In small communities where the opportunities are infrequent for theater, for social diversion of various kinds, the woman’s club is of the greatest help. It serves at once to focus and distribute all the better social and intellectual interests of the neighborhood. It may be a means of lifting a whole community to a livelier and more interesting social and intellectual level.
HELPING IN LEGISLATION
Many women’s clubs become important factors in municipal legislation along the lines most amenable to feminine influence. Through such clubs women have helped to solve educational questions, have influenced public sentiment in the direction of cleaning and beautifying the streets, and in many other ways have helped to promote law and order. The literary club is, however, the form most often taken by feminine organizations.
The formation of a literary club is not a difficult matter, though the amount of red tape with which it is sometimes covered up makes the project seem formidable. The woman most interested in the organization of such a club should call a meeting at her house of those she thinks most likely to enter into the scheme with energy and profit. A perusal of Robert’s Rules of Order or of any other good manual of parliamentary law, will show how such a meeting should be conducted, how officers should be elected and a constitution adopted. It may be said in this connection that there are few matters harder for a woman to digest gracefully than a knowledge of parliamentary usages. Such knowledge is for use only, not for display. To make a show of it is like using a kitchen utensil for a drawing-room ornament. Many women seem to regard the rules governing societies as important in themselves. They are only important as the knowledge and use of them quickens the business proceedings leading up to the real purpose of the organization. Business in a woman’s club, founded for study and improvement, is only a means to an end. It is disastrous to consider it otherwise.
MAKING OUT THE PROGRAM
The membership having been decided upon, the officers selected and constitution adopted, the next and most important thing in a literary club is to make out the program. For this purpose an executive committee of three or more is appointed by the president or elected by the club. Sometimes this committee makes out the entire program, merely notifying each member of the part she is expected to take in its performance. Sometimes the members are consulted as to what subjects they prefer. The more arbitrary method is often necessary in order to procure unity of design in the program. If, for instance, the program for the day includes two papers and a discussion following, the subjects considered should be related, so as to make some sort of harmony. If each member is allowed to choose her subject, regardless of anything but her own desire, small pleasure or profit follows. In some clubs the executive committee sends out cards to the members, asking for suggestions, accepts the best of these, and, when possible, assigns the topics preferred.
ASSIGNING THE TOPICS
If the first mentioned and more arbitrary method is followed, the committee should be careful to select subjects according to the persons for whom they are designed. Mrs. Brown, who loves poetry, but knows nothing of science, should not be asked to handle the wonders of electricity in the twentieth century; and Mrs. White, who has a delicious touch in narrating personal experiences, but knows little of continental fiction, would better be asked to write a paper on her summer vacation than one on the great Russian novelists, Turgenieff and Tolstoi. Of course, the practise for Mrs. Brown and Mrs. White, in considering subjects opposed to their knowledge and taste, might be salutary for them, but it might also send the other members of the club to sleep. And the ambition of the executive committee should be to avoid as much dulness as possible in the atmosphere it partly creates.
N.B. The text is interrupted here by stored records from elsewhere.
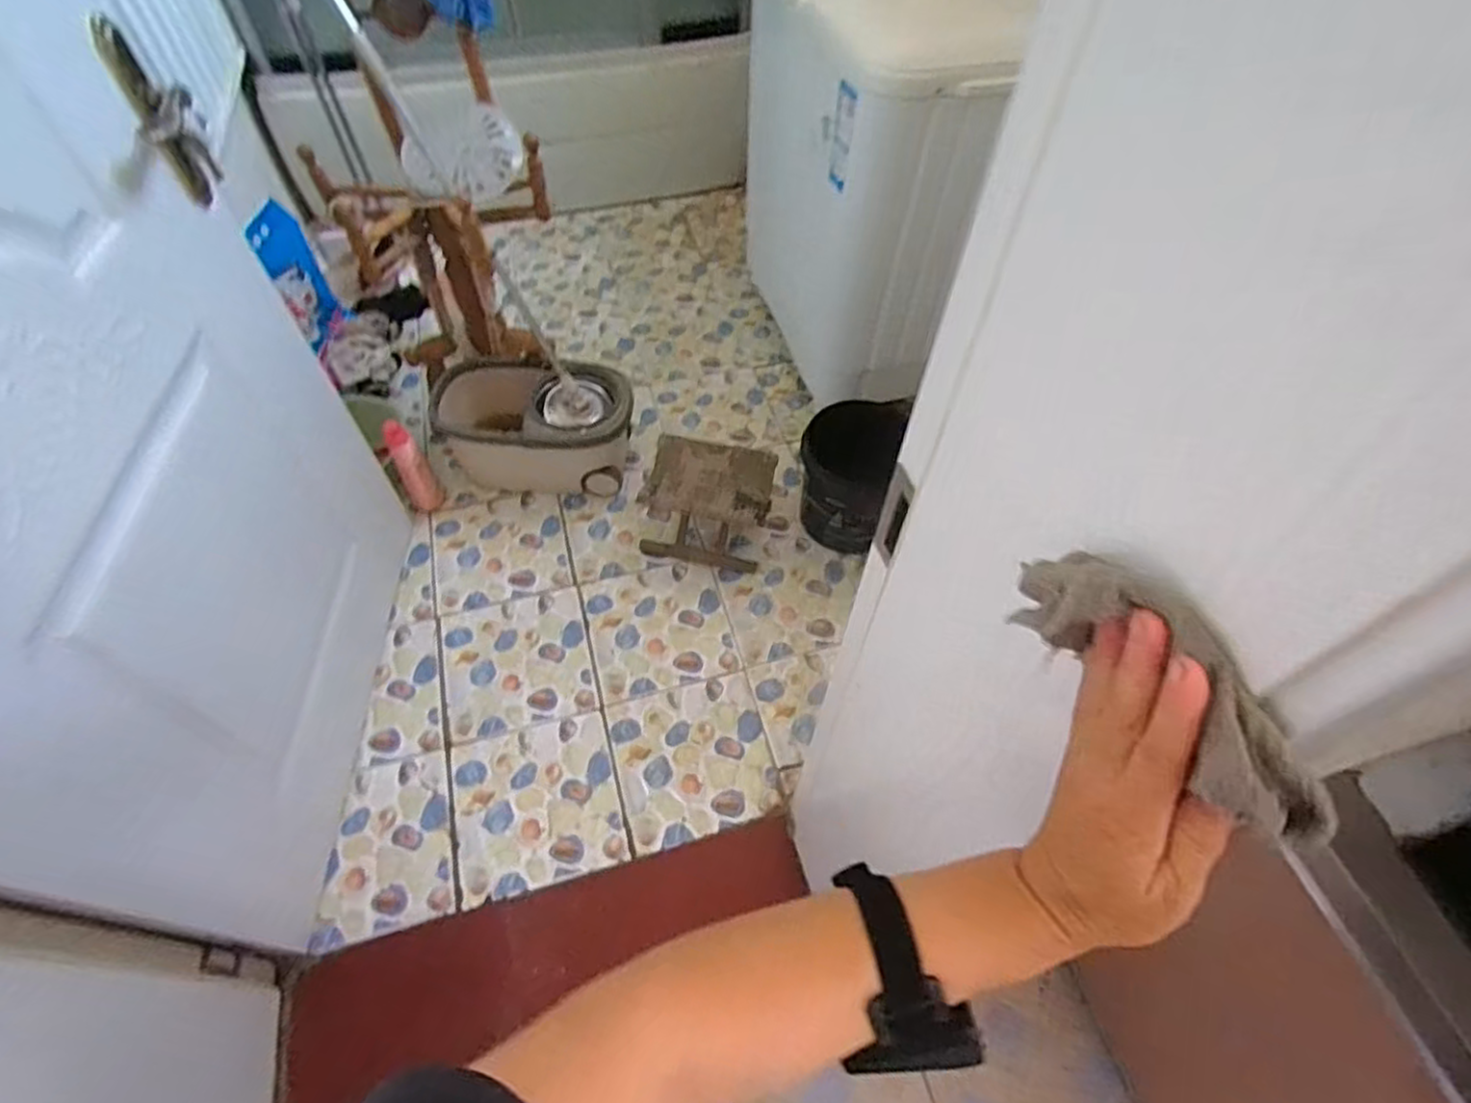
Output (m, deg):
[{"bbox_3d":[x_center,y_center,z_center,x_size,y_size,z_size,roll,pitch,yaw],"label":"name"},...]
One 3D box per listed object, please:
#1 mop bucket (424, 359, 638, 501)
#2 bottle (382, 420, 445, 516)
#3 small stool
[{"bbox_3d":[-0.477,-0.292,1.711,0.460,0.254,0.238,8,56,3],"label":"mop bucket"},{"bbox_3d":[-0.744,-0.199,1.653,0.075,0.237,0.057,-29,39,-20],"label":"bottle"},{"bbox_3d":[-0.063,-0.101,1.614,0.274,0.220,0.179,10,56,4],"label":"small stool"}]

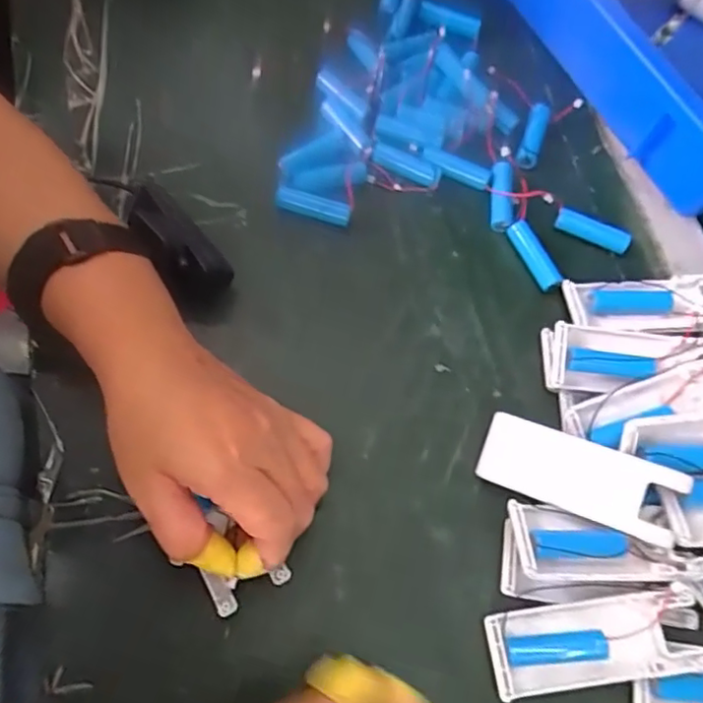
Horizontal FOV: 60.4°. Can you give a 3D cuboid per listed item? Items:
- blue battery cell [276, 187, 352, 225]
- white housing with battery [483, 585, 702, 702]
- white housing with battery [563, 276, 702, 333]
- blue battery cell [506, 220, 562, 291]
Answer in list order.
[{"bbox_3d":[-0.025,-0.094,0.397,0.049,0.010,0.015,15,68,1],"label":"blue battery cell"},{"bbox_3d":[0.122,0.149,0.307,0.102,0.019,0.041,-6,69,-7],"label":"white housing with battery"},{"bbox_3d":[0.198,-0.030,0.389,0.117,0.017,0.038,-1,68,-6],"label":"white housing with battery"},{"bbox_3d":[0.121,-0.064,0.400,0.014,0.016,0.048,-28,83,-13],"label":"blue battery cell"}]

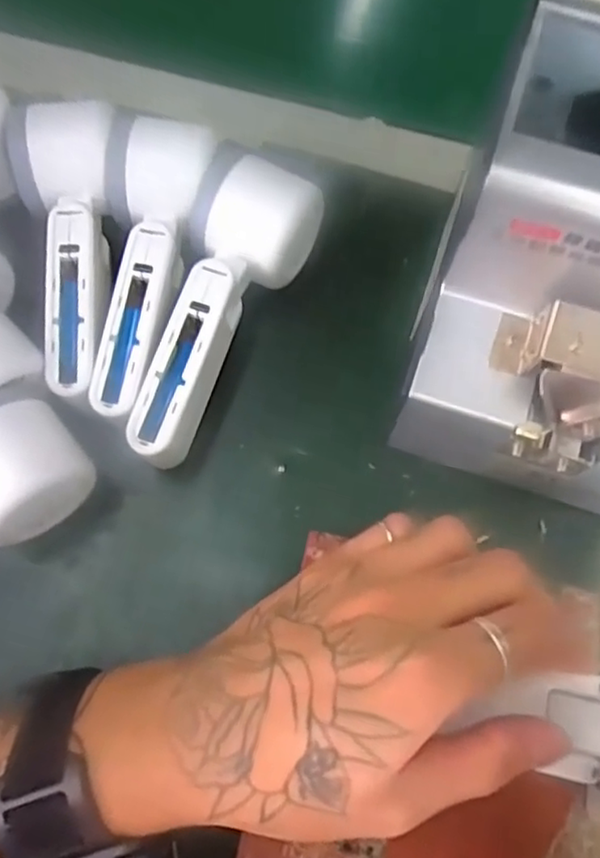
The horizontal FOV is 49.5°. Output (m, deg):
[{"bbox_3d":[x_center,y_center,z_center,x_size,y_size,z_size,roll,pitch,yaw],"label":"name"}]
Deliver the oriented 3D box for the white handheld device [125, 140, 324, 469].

Whether the program shall be miscellaneous in character, or shall be devoted to progressive study in one direction, is a question to be considered by the committee. If the club is small, compact in spirit, and on improvement bent, the study of some one period, author or movement is often most advantageous. If the club is large, and entertainment is largely the motive for meeting, a program that varies to meet the various demands of the membership is better.